Many organizations will only perform phishing assessments to identify the number of people who click on a malicious link or open an attachment and while these are important metrics, it is essential to go beyond phishing assessments when measuring a security awareness program.

Gather Support to Brainstorm Risks, Initiatives, and Metrics

Embedding security into the organizational culture is a difficult process that cannot be accomplished only by the Information Security team. Gather support by establishing an advisory board of personnel throughout all departments and levels of the organization. Ensure all appointed members are motivated volunteers and that the board understands the importance of establishing a secure culture. Ask the board which risks their department is most concerned with and discuss current security awareness initiatives, metrics, and methods for improving the overall security awareness program.

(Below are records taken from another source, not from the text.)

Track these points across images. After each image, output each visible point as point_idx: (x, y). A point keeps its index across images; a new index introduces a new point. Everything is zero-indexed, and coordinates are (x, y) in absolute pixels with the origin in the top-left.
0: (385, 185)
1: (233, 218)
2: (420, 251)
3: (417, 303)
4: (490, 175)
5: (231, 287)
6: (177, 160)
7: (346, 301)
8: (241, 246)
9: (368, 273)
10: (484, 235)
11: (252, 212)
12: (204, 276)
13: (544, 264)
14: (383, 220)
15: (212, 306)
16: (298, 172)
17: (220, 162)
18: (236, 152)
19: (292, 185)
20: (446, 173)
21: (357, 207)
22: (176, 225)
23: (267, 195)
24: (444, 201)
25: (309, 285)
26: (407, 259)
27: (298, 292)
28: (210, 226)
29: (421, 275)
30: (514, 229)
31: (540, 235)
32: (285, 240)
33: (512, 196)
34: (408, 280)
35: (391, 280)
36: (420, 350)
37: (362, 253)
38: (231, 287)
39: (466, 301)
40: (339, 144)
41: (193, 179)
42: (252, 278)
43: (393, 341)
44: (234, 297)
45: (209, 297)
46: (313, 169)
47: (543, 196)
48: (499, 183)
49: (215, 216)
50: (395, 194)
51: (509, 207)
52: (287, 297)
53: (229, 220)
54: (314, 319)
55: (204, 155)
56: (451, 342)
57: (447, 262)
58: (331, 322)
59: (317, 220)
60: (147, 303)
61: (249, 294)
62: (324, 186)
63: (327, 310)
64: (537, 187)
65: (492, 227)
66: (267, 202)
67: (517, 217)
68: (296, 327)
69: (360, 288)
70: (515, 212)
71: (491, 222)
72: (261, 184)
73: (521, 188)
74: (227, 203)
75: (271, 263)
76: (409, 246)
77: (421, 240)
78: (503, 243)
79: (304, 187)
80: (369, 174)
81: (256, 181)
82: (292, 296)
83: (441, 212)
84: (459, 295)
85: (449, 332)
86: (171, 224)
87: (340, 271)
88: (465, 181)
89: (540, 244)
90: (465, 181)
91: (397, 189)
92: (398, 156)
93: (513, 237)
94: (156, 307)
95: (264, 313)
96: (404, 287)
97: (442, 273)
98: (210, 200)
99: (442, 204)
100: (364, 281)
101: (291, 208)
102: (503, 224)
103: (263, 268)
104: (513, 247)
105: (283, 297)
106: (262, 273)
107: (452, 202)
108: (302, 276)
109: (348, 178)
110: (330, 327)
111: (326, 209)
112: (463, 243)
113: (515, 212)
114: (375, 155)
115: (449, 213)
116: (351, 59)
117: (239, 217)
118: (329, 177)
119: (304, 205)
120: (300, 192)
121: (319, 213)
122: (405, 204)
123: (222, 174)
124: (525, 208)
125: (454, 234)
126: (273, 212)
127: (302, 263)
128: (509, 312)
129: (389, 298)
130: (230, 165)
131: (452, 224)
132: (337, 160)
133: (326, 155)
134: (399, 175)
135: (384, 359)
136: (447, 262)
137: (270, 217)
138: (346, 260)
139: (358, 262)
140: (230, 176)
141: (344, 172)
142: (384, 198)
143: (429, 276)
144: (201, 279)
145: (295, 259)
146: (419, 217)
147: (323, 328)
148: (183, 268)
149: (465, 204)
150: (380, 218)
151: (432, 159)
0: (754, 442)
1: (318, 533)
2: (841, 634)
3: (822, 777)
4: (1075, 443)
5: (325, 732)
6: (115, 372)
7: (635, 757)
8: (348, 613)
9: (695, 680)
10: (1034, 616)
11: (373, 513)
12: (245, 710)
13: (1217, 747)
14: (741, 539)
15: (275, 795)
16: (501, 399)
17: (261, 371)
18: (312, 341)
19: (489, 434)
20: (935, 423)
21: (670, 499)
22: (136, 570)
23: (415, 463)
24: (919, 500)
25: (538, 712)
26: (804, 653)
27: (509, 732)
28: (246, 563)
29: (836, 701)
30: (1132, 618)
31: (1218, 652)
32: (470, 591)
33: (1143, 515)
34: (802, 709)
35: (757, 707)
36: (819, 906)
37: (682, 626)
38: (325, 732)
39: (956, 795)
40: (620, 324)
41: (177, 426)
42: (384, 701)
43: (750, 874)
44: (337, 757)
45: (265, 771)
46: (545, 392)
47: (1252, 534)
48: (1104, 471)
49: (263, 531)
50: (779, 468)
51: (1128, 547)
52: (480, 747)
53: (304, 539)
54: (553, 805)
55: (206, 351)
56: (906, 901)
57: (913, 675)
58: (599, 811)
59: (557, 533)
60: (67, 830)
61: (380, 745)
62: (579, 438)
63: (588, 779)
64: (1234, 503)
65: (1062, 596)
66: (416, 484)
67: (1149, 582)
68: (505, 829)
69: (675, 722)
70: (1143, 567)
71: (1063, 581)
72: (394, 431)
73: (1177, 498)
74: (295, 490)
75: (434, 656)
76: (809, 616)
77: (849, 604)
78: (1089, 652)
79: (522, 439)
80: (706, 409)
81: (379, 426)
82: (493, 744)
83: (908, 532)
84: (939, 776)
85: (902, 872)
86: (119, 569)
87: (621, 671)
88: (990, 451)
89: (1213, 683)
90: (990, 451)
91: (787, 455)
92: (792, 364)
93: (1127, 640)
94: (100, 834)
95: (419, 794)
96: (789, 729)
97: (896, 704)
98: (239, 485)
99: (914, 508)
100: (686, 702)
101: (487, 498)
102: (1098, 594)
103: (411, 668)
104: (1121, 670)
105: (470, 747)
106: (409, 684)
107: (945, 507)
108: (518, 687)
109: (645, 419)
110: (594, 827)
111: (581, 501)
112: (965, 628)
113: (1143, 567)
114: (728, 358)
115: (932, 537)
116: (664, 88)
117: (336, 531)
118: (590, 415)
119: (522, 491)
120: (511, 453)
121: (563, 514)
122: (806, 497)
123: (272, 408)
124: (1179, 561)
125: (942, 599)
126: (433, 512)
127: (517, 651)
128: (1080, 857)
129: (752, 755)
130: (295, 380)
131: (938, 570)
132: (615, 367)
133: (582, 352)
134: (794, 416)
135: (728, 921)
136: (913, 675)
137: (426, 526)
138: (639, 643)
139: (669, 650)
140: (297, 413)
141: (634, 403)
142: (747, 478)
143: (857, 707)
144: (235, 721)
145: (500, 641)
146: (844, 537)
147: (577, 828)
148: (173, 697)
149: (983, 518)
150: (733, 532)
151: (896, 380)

Reporting Metrics to Executive Leadership

Leadership talks in metrics, so it is crucial to communicate the value the security awareness program provides by reporting the most useful metrics. Your program may be tracking numerous metrics, but focusing on several will give leadership the most insight and value. It may be beneficial to document which metrics are being gathered, provide context of why and how they are being gathered, and ask your leadership which metrics are important to them and how you can make them more useful.

The value of metrics comes from how the metric trends over time rather than individual snapshots of a single point in time. Due to this, it is recommended to gather metrics for several months before presenting them to your leadership team.

Remember, the security awareness program will fail without executive leadership's support.